Long Walks On Leafy Streets

8/15/2021 Stoney Man trail / Appalachian trail, Shenandoah NP, VA    
Thoughts about India - Part 2.

When I wrote part 1 of this I said that I will write a series of these. I still hope to do that. Somehow 5 months have passed since I made that promise. It is amazing how things sometimes just slip through the cracks. I certainly could have made time for this, and maybe I will be able to do that on a regular basis this fall. We will see.

This particular post, though, will be mostly about the summer that is coming to a close. Before I write about that, let me just mention that today is India's Independence Day. It is a bit strange now to think about the fact that India needed independence from Britain and that it is a day worth celebrating. India is much stronger now, and the people more self-confident. Perhaps what we are celebrating is independence from our own mental shackles.
How else can a country with such a large population and strong traditions be enslaved by a small group of people from a faraway island? This is a question that requires a much longer post of its own.

Today I also celebrate a certain kind of independence of my own. Over the years I have gotten used to a certain routine of life, and certain things that I count on to be there every day. This summer though I got a rude awakening. Let me just say that I realized that there are some things I cannot count on to be there permanently. At first it was a bit disorienting and disturbing. Luckily my meditation practice is much stronger now and it helped me to avoid spending too much time mired in despair and self-pity. I was able to think with a clear mind and see reality as it is rather than what I told myself. I was also able to come up with a good plan of action to find a way out of this situation. I told myself to be grateful for my blessings, things that many people don't have: a supporting and loving family, good health, friends, a roof over my head and enough money to feed myself and my family.
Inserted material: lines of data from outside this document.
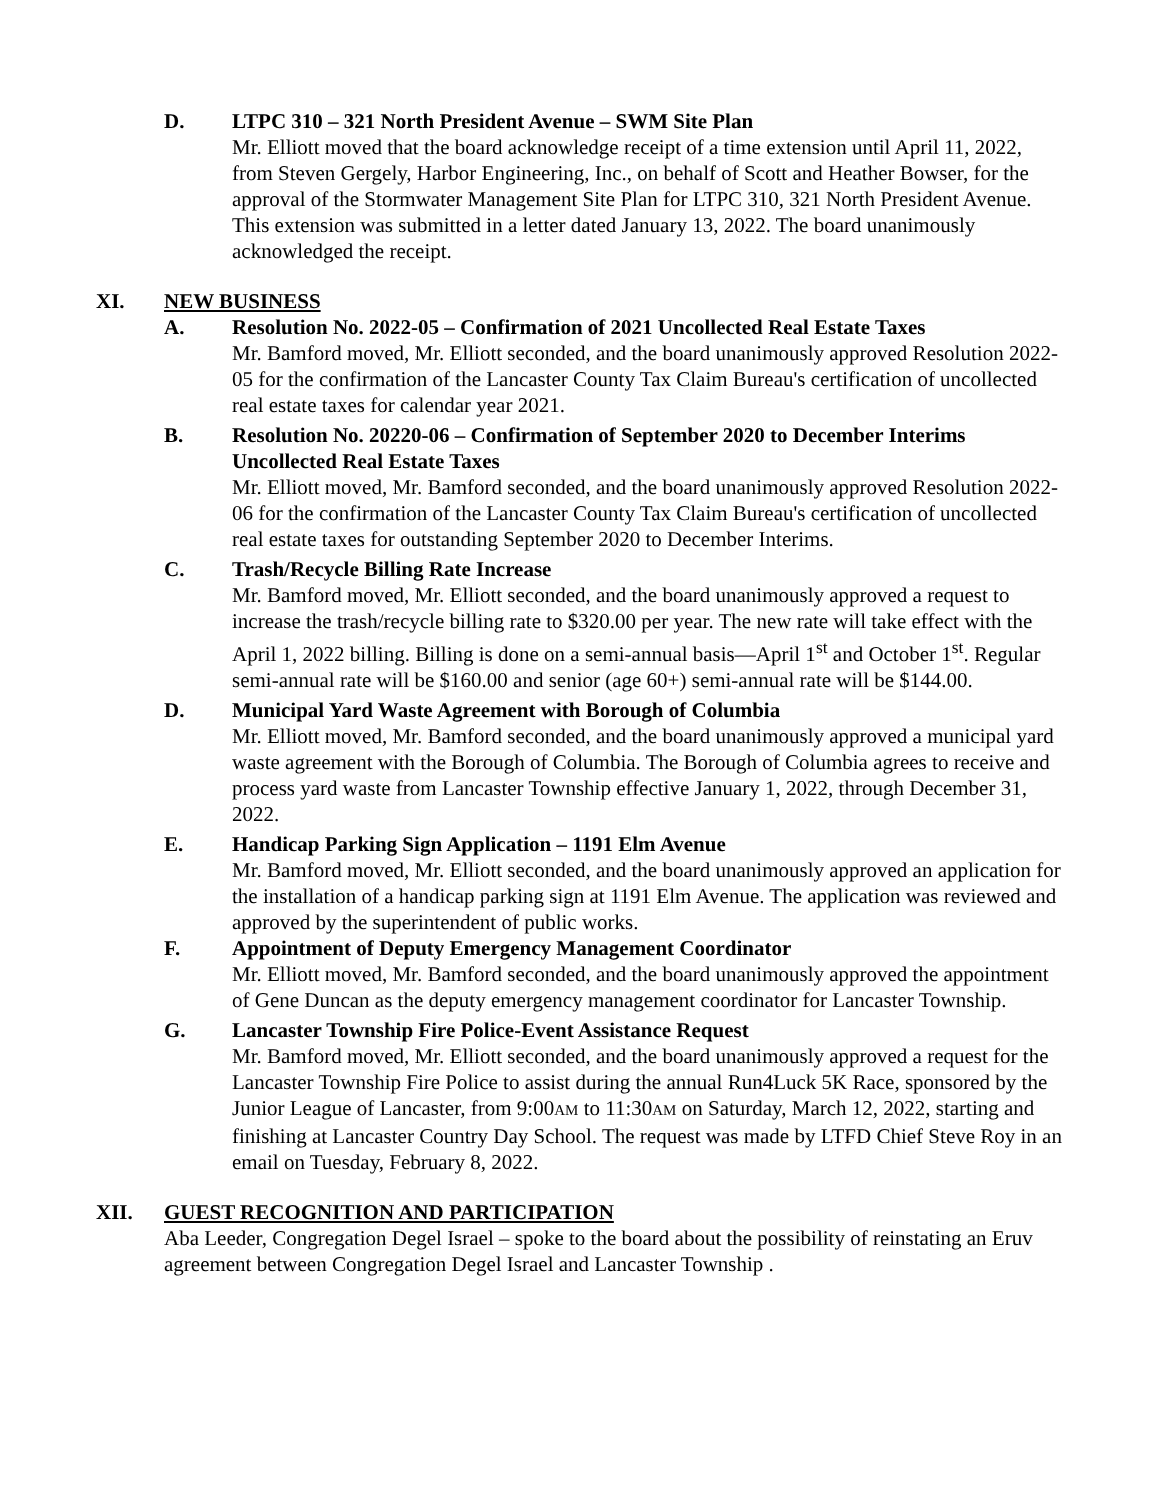D. LTPC 310 – 321 North President Avenue – SWM Site Plan
Mr. Elliott moved that the board acknowledge receipt of a time extension until April 11, 2022, from Steven Gergely, Harbor Engineering, Inc., on behalf of Scott and Heather Bowser, for the approval of the Stormwater Management Site Plan for LTPC 310, 321 North President Avenue. This extension was submitted in a letter dated January 13, 2022. The board unanimously acknowledged the receipt.
XI. NEW BUSINESS
A. Resolution No. 2022-05 – Confirmation of 2021 Uncollected Real Estate Taxes
Mr. Bamford moved, Mr. Elliott seconded, and the board unanimously approved Resolution 2022-05 for the confirmation of the Lancaster County Tax Claim Bureau's certification of uncollected real estate taxes for calendar year 2021.
B. Resolution No. 20220-06 – Confirmation of September 2020 to December Interims Uncollected Real Estate Taxes
Mr. Elliott moved, Mr. Bamford seconded, and the board unanimously approved Resolution 2022-06 for the confirmation of the Lancaster County Tax Claim Bureau's certification of uncollected real estate taxes for outstanding September 2020 to December Interims.
C. Trash/Recycle Billing Rate Increase
Mr. Bamford moved, Mr. Elliott seconded, and the board unanimously approved a request to increase the trash/recycle billing rate to $320.00 per year. The new rate will take effect with the April 1, 2022 billing. Billing is done on a semi-annual basis—April 1<sup>st</sup> and October 1<sup>st</sup>. Regular semi-annual rate will be $160.00 and senior (age 60+) semi-annual rate will be $144.00.
D. Municipal Yard Waste Agreement with Borough of Columbia
Mr. Elliott moved, Mr. Bamford seconded, and the board unanimously approved a municipal yard waste agreement with the Borough of Columbia. The Borough of Columbia agrees to receive and process yard waste from Lancaster Township effective January 1, 2022, through December 31, 2022.
E. Handicap Parking Sign Application – 1191 Elm Avenue
Mr. Bamford moved, Mr. Elliott seconded, and the board unanimously approved an application for the installation of a handicap parking sign at 1191 Elm Avenue. The application was reviewed and approved by the superintendent of public works.
F. Appointment of Deputy Emergency Management Coordinator
Mr. Elliott moved, Mr. Bamford seconded, and the board unanimously approved the appointment of Gene Duncan as the deputy emergency management coordinator for Lancaster Township.
G. Lancaster Township Fire Police-Event Assistance Request
Mr. Bamford moved, Mr. Elliott seconded, and the board unanimously approved a request for the Lancaster Township Fire Police to assist during the annual Run4Luck 5K Race, sponsored by the Junior League of Lancaster, from 9:00AM to 11:30AM on Saturday, March 12, 2022, starting and finishing at Lancaster Country Day School. The request was made by LTFD Chief Steve Roy in an email on Tuesday, February 8, 2022.
XII. GUEST RECOGNITION AND PARTICIPATION
Aba Leeder, Congregation Degel Israel – spoke to the board about the possibility of reinstating an Eruv agreement between Congregation Degel Israel and Lancaster Township .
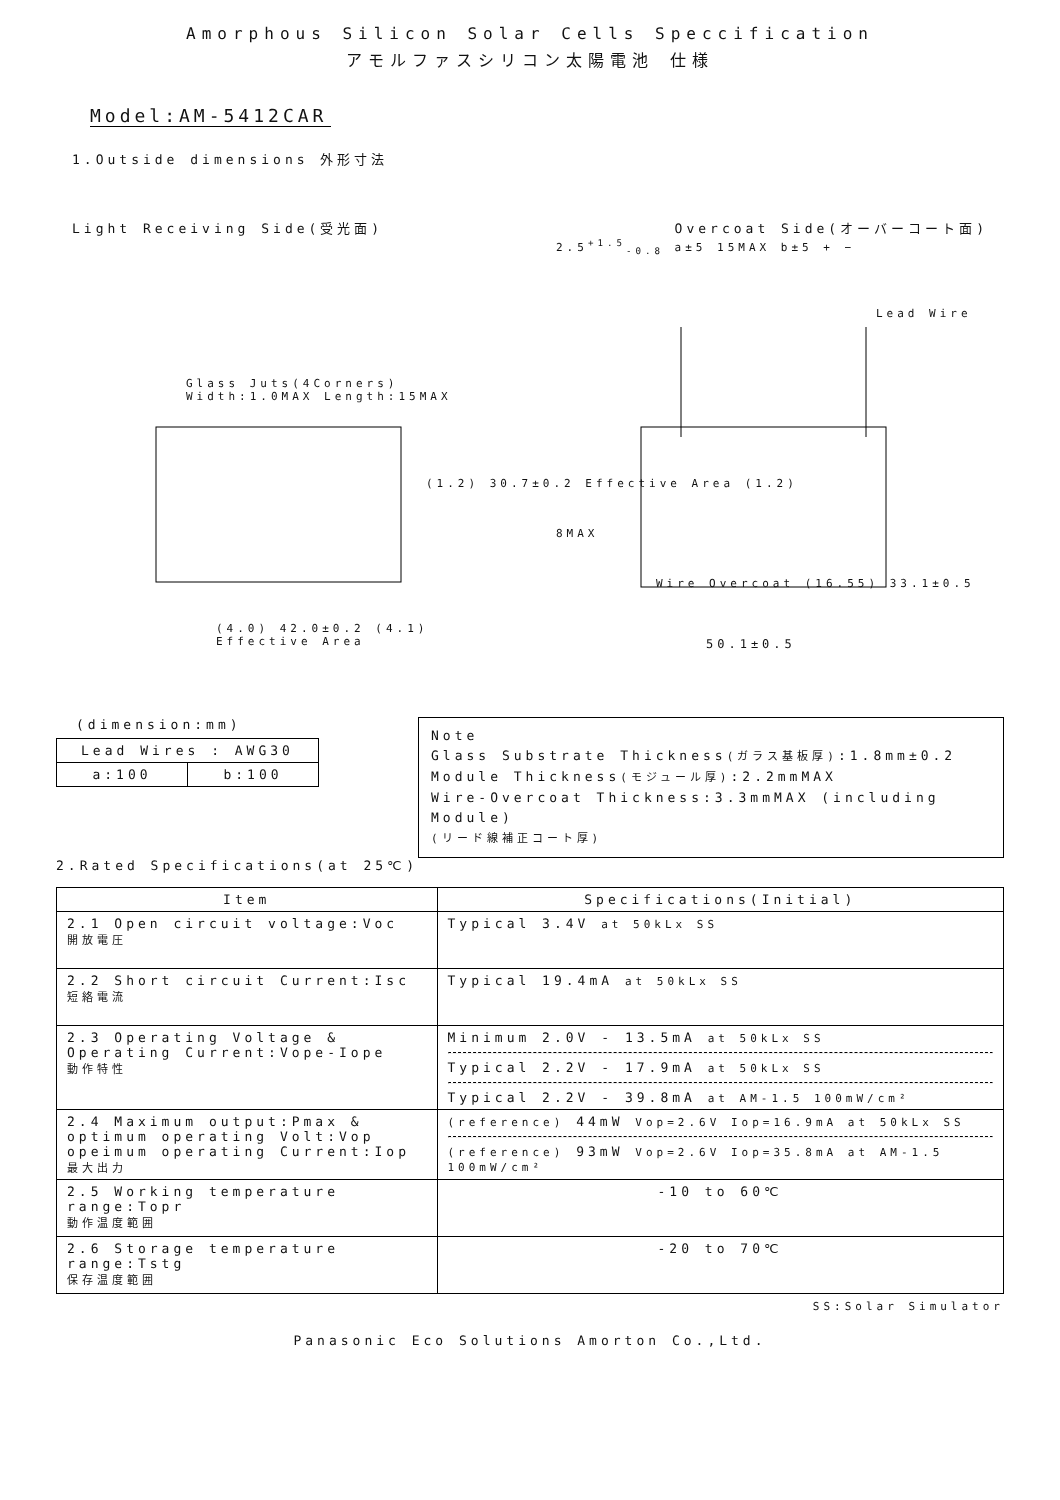Amorphous Silicon Solar Cells Speccification
アモルファスシリコン太陽電池 仕様
Model:AM-5412CAR
1.Outside dimensions 外形寸法
Light Receiving Side(受光面) Overcoat Side(オーバーコート面)
Glass Juts(4Corners)
Width:1.0MAX Length:15MAX
(4.0) 42.0±0.2 (4.1)
Effective Area
(1.2) 30.7±0.2 Effective Area (1.2)
2.5<sup>+1.5</sup><sub>-0.8</sub> a±5 15MAX b±5 + −
Lead Wire
8MAX
Wire Overcoat (16.55) 33.1±0.5
50.1±0.5
(dimension:mm)
| Lead Wires : AWG30 | |
| a:100 | b:100 |
Note
Glass Substrate Thickness(ガラス基板厚):1.8mm±0.2
Module Thickness(モジュール厚):2.2mmMAX
Wire-Overcoat Thickness:3.3mmMAX (including Module)
(リード線補正コート厚)
2.Rated Specifications(at 25℃)
| Item | Specifications(Initial) |
| --- | --- |
| 2.1 Open circuit voltage:Voc 開放電圧 | Typical 3.4V at 50kLx SS |
| 2.2 Short circuit Current:Isc 短絡電流 | Typical 19.4mA at 50kLx SS |
| 2.3 Operating Voltage & Operating Current:Vope-Iope 動作特性 | Minimum 2.0V - 13.5mA at 50kLx SS Typical 2.2V - 17.9mA at 50kLx SS Typical 2.2V - 39.8mA at AM-1.5 100mW/cm² |
| 2.4 Maximum output:Pmax & optimum operating Volt:Vop opeimum operating Current:Iop 最大出力 | (reference) 44mW Vop=2.6V Iop=16.9mA at 50kLx SS (reference) 93mW Vop=2.6V Iop=35.8mA at AM-1.5 100mW/cm² |
| 2.5 Working temperature range:Topr 動作温度範囲 | -10 to 60℃ |
| 2.6 Storage temperature range:Tstg 保存温度範囲 | -20 to 70℃ |
SS:Solar Simulator
Panasonic Eco Solutions Amorton Co.,Ltd.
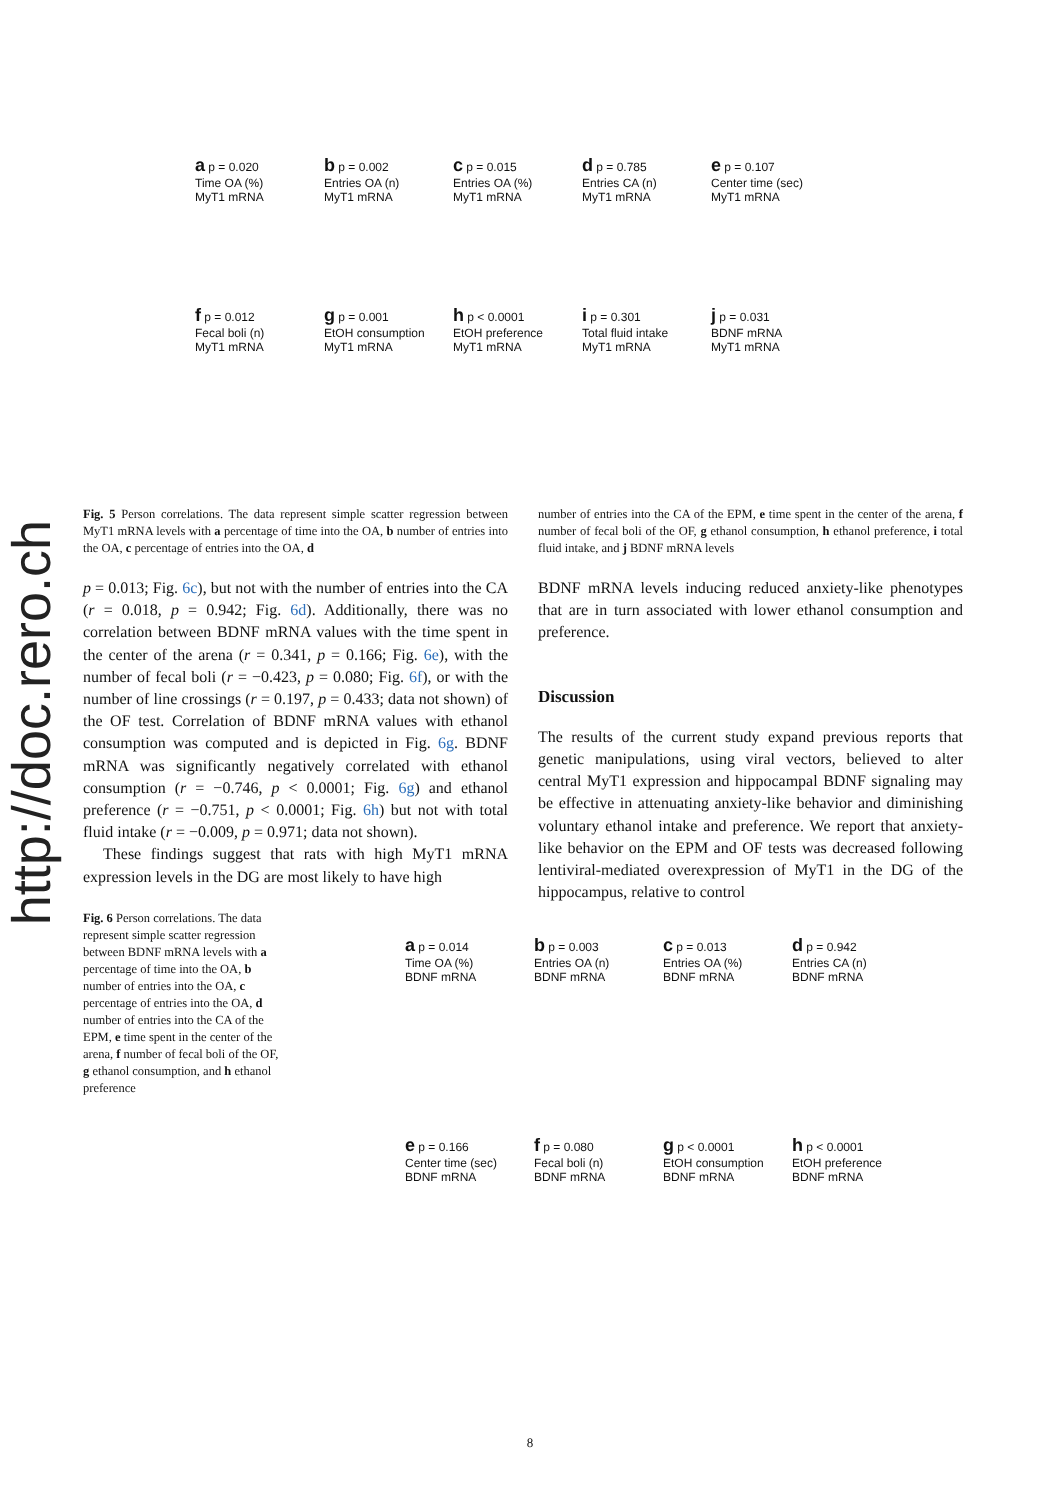http://doc.rero.ch
a p = 0.020
Time OA (%)
MyT1 mRNA
b p = 0.002
Entries OA (n)
MyT1 mRNA
c p = 0.015
Entries OA (%)
MyT1 mRNA
d p = 0.785
Entries CA (n)
MyT1 mRNA
e p = 0.107
Center time (sec)
MyT1 mRNA
f p = 0.012
Fecal boli (n)
MyT1 mRNA
g p = 0.001
EtOH consumption
MyT1 mRNA
h p < 0.0001
EtOH preference
MyT1 mRNA
i p = 0.301
Total fluid intake
MyT1 mRNA
j p = 0.031
BDNF mRNA
MyT1 mRNA
Fig. 5 Person correlations. The data represent simple scatter regression between MyT1 mRNA levels with a percentage of time into the OA, b number of entries into the OA, c percentage of entries into the OA, d
p = 0.013; Fig. 6c), but not with the number of entries into the CA (r = 0.018, p = 0.942; Fig. 6d). Additionally, there was no correlation between BDNF mRNA values with the time spent in the center of the arena (r = 0.341, p = 0.166; Fig. 6e), with the number of fecal boli (r = −0.423, p = 0.080; Fig. 6f), or with the number of line crossings (r = 0.197, p = 0.433; data not shown) of the OF test. Correlation of BDNF mRNA values with ethanol consumption was computed and is depicted in Fig. 6g. BDNF mRNA was significantly negatively correlated with ethanol consumption (r = −0.746, p < 0.0001; Fig. 6g) and ethanol preference (r = −0.751, p < 0.0001; Fig. 6h) but not with total fluid intake (r = −0.009, p = 0.971; data not shown).
These findings suggest that rats with high MyT1 mRNA expression levels in the DG are most likely to have high
Fig. 6 Person correlations. The data represent simple scatter regression between BDNF mRNA levels with a percentage of time into the OA, b number of entries into the OA, c percentage of entries into the OA, d number of entries into the CA of the EPM, e time spent in the center of the arena, f number of fecal boli of the OF, g ethanol consumption, and h ethanol preference
number of entries into the CA of the EPM, e time spent in the center of the arena, f number of fecal boli of the OF, g ethanol consumption, h ethanol preference, i total fluid intake, and j BDNF mRNA levels
BDNF mRNA levels inducing reduced anxiety-like phenotypes that are in turn associated with lower ethanol consumption and preference.
Discussion
The results of the current study expand previous reports that genetic manipulations, using viral vectors, believed to alter central MyT1 expression and hippocampal BDNF signaling may be effective in attenuating anxiety-like behavior and diminishing voluntary ethanol intake and preference. We report that anxiety-like behavior on the EPM and OF tests was decreased following lentiviral-mediated overexpression of MyT1 in the DG of the hippocampus, relative to control
a p = 0.014
Time OA (%)
BDNF mRNA
b p = 0.003
Entries OA (n)
BDNF mRNA
c p = 0.013
Entries OA (%)
BDNF mRNA
d p = 0.942
Entries CA (n)
BDNF mRNA
e p = 0.166
Center time (sec)
BDNF mRNA
f p = 0.080
Fecal boli (n)
BDNF mRNA
g p < 0.0001
EtOH consumption
BDNF mRNA
h p < 0.0001
EtOH preference
BDNF mRNA
8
The main reason for my meditation and mindfulness practice getting stronger is that over this summer I have been practicing on a somewhat regular basis with three different groups. First there is the Washington Mindfulness Community, the group of Thich Nhat Hanh followers I write about often. They meet Sunday evenings and I have been meditating with them for over twenty years now. Then there is the Monday evening group, primarily for Howard University, that I started in the spring of last year. It is hard to believe that a year has passed! Those were the beginning days of the pandemic and I felt that there was a need for it. Even before that it was my desire to start a meditation group at Howard.

Finally, I was thrilled to hear that the Office of the Chapel at Howard is running a mindfulness and meditation program for students and when they sent out requests for faculty to volunteer to teach it I eagerly joined. I had to attend a workshop run by the Koru Mindfulness Center based at Duke University. It was truly a great experience to spend three days mostly meditating with people of similar interests. It helped me clear my mind and reinforce and reinvigorate my mindfulness and meditation practice. It reminded me of the days when I was single and used to go for long solitary walks on a quiet stretch of the C&O canal towpath that runs along the Potomac, in order to clear my mind.

The Koru program seems to be very successful and the trainers at the workshop had an almost evangelical zeal. Clearly they see that this program is very beneficial to young people (and I agree) and want to spread it as much as possible. Seeing their missionary enthusiasm helped me understand the zeal of some of the Christian missionaries. Although I don't like the tactics some of them used in the colonial days, I can see how they believed that they were saving the world by spreading the Gospel.

After the workshop I soon set up a course and got two of my former students and some of my friends to sign up for it. This was the first of three training courses that I am required to teach before I can be certified as a Koru mindfulness teacher for students. I really enjoyed teaching and I hope the students got something that would benefit them all their life. It also made me practice my own mindfulness better because I felt a responsibility to be as mindful as I could be.

Apart from meditation during this summer I had some truly wonderful, blissful moments. Watching some cricket, soccer and Olympics; Being at the beach with Nicole and Prashant, on our first beach outing since the pandemic ; Walking along the Anacostia river while waiting to pick up Prashant from his soccer camp nearby; Running in the mall in Washington, DC on a summer day with a cool autumn like breeze; Hiking in the Shenandoah mountains and staying in the Skyland resort there...

This morning I ran 12 miles, from my house to Dupont circle and back. During the first mile, the mind was still occupied with worries. Following Thich Nhat Hanh's advice, I listened and tried to understand what was at the root of the worries. I realized that at its root was my desire to make a difference / make a name for myself / do something Prashant would be proud of, or whatever you want to call it. Then I reminded myself that the best way to do that would be to be mindful, every moment of life, and to make as many people happy as possible. That filled my heart with peace and joy, and my feet with fresh energy. I was able to enjoy the rest of the run on this cloudy, cool morning, taking in the sights of the first stirrings of life on a relatively early hour of a Sunday morning in DC.